#### Polecenia
- a) Oceń, czy stwierdzenia (i)–(iii) zgadzają się z fragmentem o oleju silnikowym. Przy każdym odpowiedz „tak” lub „nie” i przytocz dosłownie rozstrzygające słowa tekstu.
(i) W opisanym porównaniu silnik na oleju Edge po 200 tys. km zużywa 1 litr oleju na 1000 km.
(ii) Promotor twierdził, że silnik, który między wymianami nie zużywa oleju, jest w pełni sprawny.
(iii) Temperatura pracy oleju w silniku spalinowym jest poniżej punktu pary.
- b) Odpowiedz krótko na pytania (i)–(iii) na podstawie fragmentu o oleju silnikowym.
(i) Jak wygląda pod deklem silnik, w którym stosowano Motul?
(ii) W jakiej dziedzinie specjalizował się wspomniany promotor?
(iii) Co według odpowiedzi zyskuje właściciel używający Motula?

A jeśli w dwóch tych samych autach, po wyjeździe z salonu, stosowany jest edge równolegle z motulem, po 200k km silnik pije edga w ilości 1 l/1000 km i syfu pod deklem bardzo dużo, a motula nie pije nic i pod deklem czyściutko, to co to wg Twojego rozumowania oznacza?

Na pewno to, że właściciel używający Motula ma święty spokój z kontrolą i dolewaniem oleju do silnika. Mój promotor - specjalista od eksploatacji maszyn zawsze mówił: jak silnik spalinowy nie zużywa ani grama oleju od zmiany do zmiany to sprawa jest podejrzana. Coś wziąć musi- kwestia tego ile to inna sprawa. Choćby ze względu na to, że temperatura pracy oleju w silniku spalinowym jest powyżej punktu pary.

#### Prezentowane dane
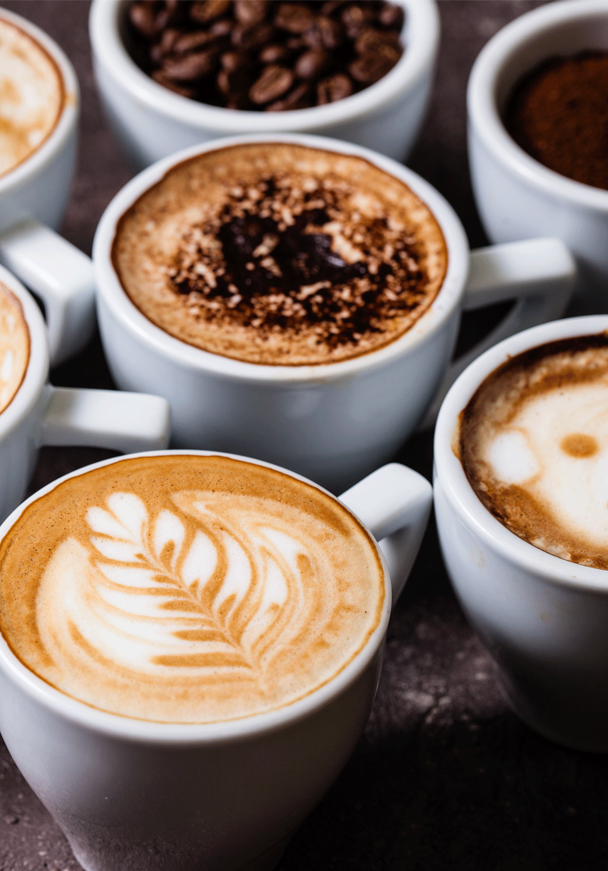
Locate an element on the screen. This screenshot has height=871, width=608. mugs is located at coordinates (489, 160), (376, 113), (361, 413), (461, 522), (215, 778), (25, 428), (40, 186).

#### Oczekiwane odpowiedzi
- a)
(i) Tak: „po 200k km silnik pije edga w ilości 1 l/1000 km”.
(ii) Nie: „jak silnik spalinowy nie zużywa ani grama oleju od zmiany do zmiany to sprawa jest podejrzana”.
(iii) Nie: „temperatura pracy oleju w silniku spalinowym jest powyżej punktu pary”.

- b)
(i) Pod deklem jest czyściutko.
(ii) W eksploatacji maszyn.
(iii) Ma święty spokój z kontrolą i dolewaniem oleju do silnika.